Pictures stay out; every other part of the listing is output exactly.

START DATA LISTING

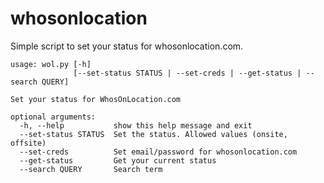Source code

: # whosonlocation

Simple script to set your status for whosonlocation.com. 

    usage: wol.py [-h]
                  [--set-status STATUS | --set-creds | --get-status | --search QUERY]

    Set your status for WhosOnLocation.com

    optional arguments:
      -h, --help           show this help message and exit
      --set-status STATUS  Set the status. Allowed values (onsite, offsite)
      --set-creds          Set email/password for whosonlocation.com
      --get-status         Get your current status
      --search QUERY       Search term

END DATA LISTING

▸ **WRITTEN ANSWER**:
Source code

: # whosonlocation

Simple script to set your status for whosonlocation.com. 

    usage: wol.py [-h]
                  [--set-status STATUS | --set-creds | --get-status | --search QUERY]

    Set your status for WhosOnLocation.com

    optional arguments:
      -h, --help           show this help message and exit
      --set-status STATUS  Set the status. Allowed values (onsite, offsite)
      --set-creds          Set email/password for whosonlocation.com
      --get-status         Get your current status
      --search QUERY       Search term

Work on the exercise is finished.